What You Need To Know Now About The Syrian Ceasefire

The U.S, Russia, and Jordan have agreed once again to a partial ceasefire in Syria. But what does it mean, if anything?

The U.S., Russia, and third-signer Jordan today agreed to a ceasefire in Syria. The agreement was announced after the G20 Summit meeting of President Trump and Russian President Putin. It was revealed by Secretary of State Rex Tillerson, who attended the meeting along with his Russian counterpart, Sergey Lavrov. The agreement is a partial ceasefire as it applies only to a portion of southwest Syria. It is set to take effect at 12:00 p.m., Damascus time, on Sunday, July 9, along a complicated line that “affects Jordan’s security,” according to Tillerson. It is a re-attempt by U.S. and Russia to work together to solve the Syrian crisis.

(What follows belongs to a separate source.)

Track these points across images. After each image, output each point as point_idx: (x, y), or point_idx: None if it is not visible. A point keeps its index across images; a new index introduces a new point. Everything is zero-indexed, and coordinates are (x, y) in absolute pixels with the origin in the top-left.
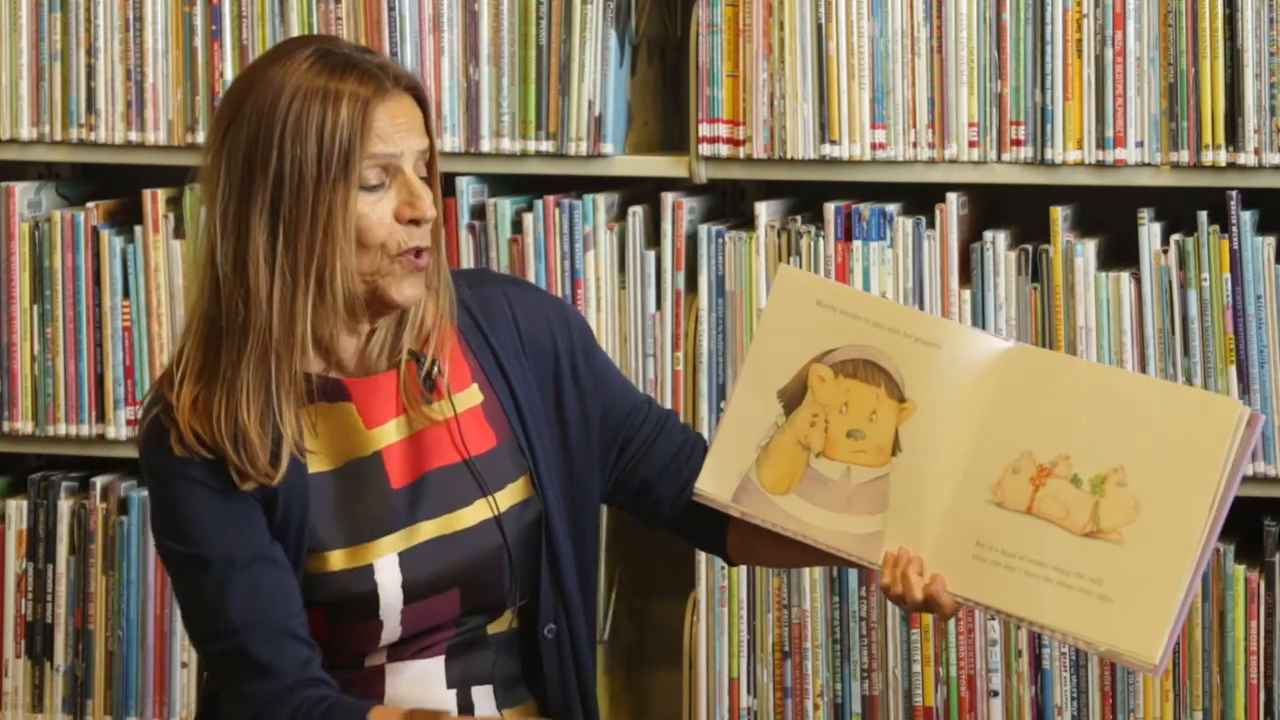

This current agreement is said to be the result of months of secret meetings between the U.S. and Russia. The last ceasefire agreement was signed in September 2016. It ended when U.S. forces bombed a Syrian government facility. This created speculation that perhaps the U.S. State and Defense departments were not working to common ends. Then, in April, President Trump again angered Russia. He ordered the bombing of a Syrian air base. This was after it was confirmed that Syrian President Assad had ordered a chemical weapons attack on his own people. That included a group of children.

U.S. and Russia agree to Syria ceasefire.
President Donald Trump shakes hands with Russian President Vladimir Putin at the G20 Summit, Friday, July 7, 2017, in Hamburg. [Image by Evan Vucci/AP Images]

From a Reuters report, Tillerson is quoted as saying, “I think this is our first indication of the U.S. and Russia being able to work together in Syria, and as a result of that we had a very lengthy discussion regarding other areas in Syria that we can continue to work together on to de-escalate the areas.” He also indicated that the goals of the U.S. and Russia in Syria “are exactly the same.”

But there are already skeptics indicating that the ceasefire again may not hold. It seems that the level of commitment to the agreement may not be at a level to support it for long. Both Assad’s forces and the rebels appear to be less than dedicated to the agreement.

Another issue may be that, in spite of the agreement between the U.S. and Russia, there is dispute about Assad himself. Secretary Tillerson reiterated a U.S. point that there would be “no long-term role for the Assad family or the Assad regime. And we have made this clear to everyone. We certainly made it clear in our discussions with Russia.” This is in conflict with Russia’s position on Assad. He has been supported by Putin and Russian forces, giving Russia a stake in the Mediterranean area.

The U.S and Russia have made a ceasefire agreement. Can images like this one become a thing of the past?
[Image by Natalia Sancha/AP Images]

What will happen with this new ceasefire? It remains to be seen. But with commitment lagging and ultimate goals differing, it may be that this one lands on the same scrap heap as the last one. But if the U.S. and Russia are truly committed to a solution, maybe this time there will be lasting effect.